To Kill a Mockingbird is 50!

Atticus Finch, America's most beloved lawyer -- and father, is as inspired as ever.

by Austin Sarat

“You know something, Mr. Cunningham, entailments are bad.”

                                    Scout in To Kill a Mockingbird

To Kill a Mockingbird turns 50 this year, and 2012 will mark the 50th anniversary of the release of the film version. The novel won a Pulitzer Prize in 1960 and, in 2003, the American Film Institute named Atticus Finch the greatest movie hero of the 20th century. While it is fair to say that both novel and film have become staples of American cultural life, as they turn 50, we should ask: is theirs a legacy we should celebrate?

Set in a southern town during the Depression, its central character, Atticus Finch, an iconic citizen-lawyer, is called on to defend an African-American accused of raping a white woman. At the time of its release, readers and viewers of To Kill a Mockingbird were located in the era between Brown v. Board of Education and the passage of the 1964 Civil Rights Act. As the controversy over the recent firing of US Department of Agriculture employee Shirley Sherrod highlighted, the quest for racial justice that Atticus pursued by no means has been fully vindicated.

Although Atticus is sometimes criticized for being too accommodating to the segregated world in which he lived and practiced law, he remains popular culture’s most important embodiment of lawyerly virtue. As law professor Steven Lubet recently observed, “Lawyers are greedy. What about Atticus Finch? Lawyers only serve the rich. Not Atticus Finch. Professionalism is a lost ideal. Remember Atticus Finch....Atticus serves as the ultimate lawyer. His potential justifies all of our failings and imperfections. Be not too hard on lawyers, for when we are at our best we can give you an Atticus Finch.”

However, To Kill a Mockingbird is of enduring value not just because it is a lawyer’s story, but also because it is a story of fatherhood and of fatherhood’s complex associations with the law. Told as Scout’s memory of her father (Atticus), her brother (Jem), and the town where she grew up, her tale of Atticus is highly idealized. As Scout puts it, “There just didn’t seem to be anyone or anything that Atticus couldn’t explain.” While many attend to Atticus the lawyer, Scout calls on us to attend to Atticus the father as well.

Indeed, legal scholars, since Freud, have called attention to the complex associations of paternity and legality. They have portrayed a deep-seated longing for paternal power and the overwhelming power that fathers exercise as basic to legal authority. One of the most famous of these formulations is found in Jerome Frank’s early 20th century classic, Law and the Modern Mind. There Frank suggested that law is a projection of a widely shared human need for certainty and security in a world of danger, and he offered a view of law as the father or, more precisely, as the father-substitute. “To the child,” Frank argued, “the father is the Infallible Judge, the Maker of definite rules of conduct. He knows precisely what is right and what is wrong and...sits in judgment and punishes misdeeds. The Law....inevitably becomes a partial substitute for the Father-as-Infallible-Judge....”

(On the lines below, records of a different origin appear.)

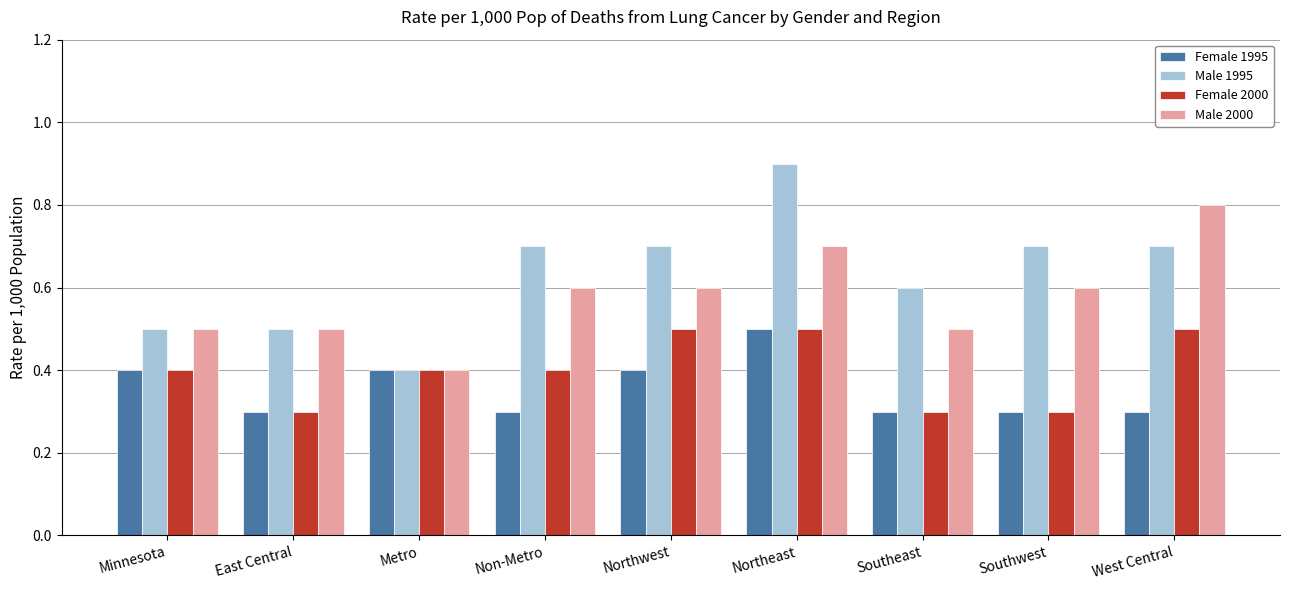

What is the label of the 4th bar from the left?

Non-Metro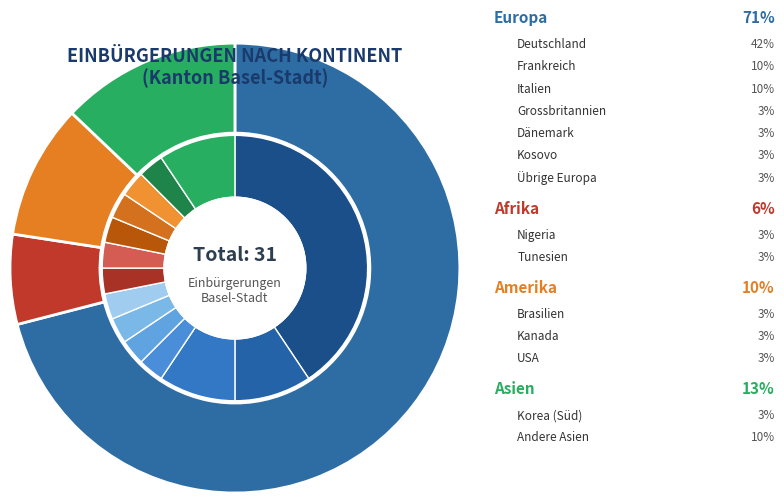

What is the largest slice in the pie chart?

Europa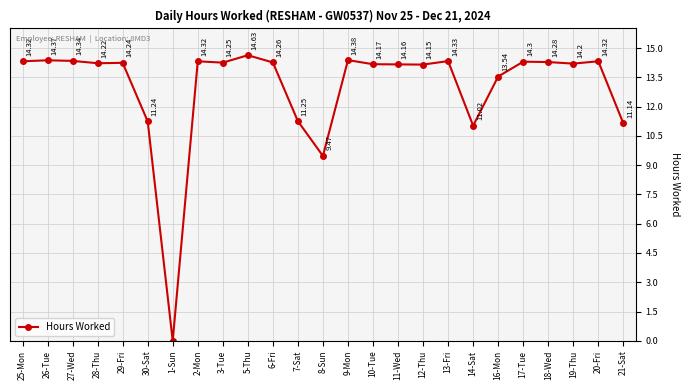

What is the label of the 18th point from the right?

2-Mon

To Kill a Mockingbird shares with many mid- to late-twentieth century novels and films an interest in exploring the connections between law and fatherhood that Frank noted, offering readers and viewers a chance to consider what fatherhood can reveal about law and law about fatherhood. On its 50th anniversary we are again reminded of the role that fathers and fatherhood play in cultural imaginings of law and in exemplifying the various faces of law’s power. Atticus Finch is a father and a lawyer committed to a particular vision of both fatherhood and law --one in which both can transcend, if not transform, the context in which they exist, one in which an orientation toward the future takes precedence over controlling the present, one in which the temporal horizon of law and fatherhood is kept firmly in view. In Atticus, law and fatherhood are both powerful and yet limited in their power, both existing in the present but oriented toward an as yet unrealized future.

To Kill a Mockingbird offers our era a view of law and fatherhood quite different from Jerome Frank’s imagining. Atticus Finch and the legal commitments he exemplified are focused on becoming as much as on being, and on the quest for racial justice as a lived experience for his children. Atticus as father/lawyer is a bridge between past and future. The past weighs heavily on Atticus, even as he tries to point his children toward a better future. What Scout calls “bad” entailments are legacies against which Atticus sets himself, the legacies of racism, race privilege, and violence, which in the mid-twentieth century American south remained powerfully in place.

In setting himself against those legacies, the father offers his children an example, a different way of being in the world, a model of adult values and sensibilities that oppose racism and racial stereotyping of the kind that showed their ugly face in the Shirley Sherrod incident. His example is as relevant in today’s supposedly post-racial era as it was in the heyday of the Civil Rights movement. It is worth celebrating as To Kill A Mockingbird’s turns 50.

Austin Sarat is William Nelson Cromwell professor of Jurisprudence and Political Science at Amherst College and the editor of Law and the Stranger (The Amherst Series in Law, Jurisprudence, and Social Thought).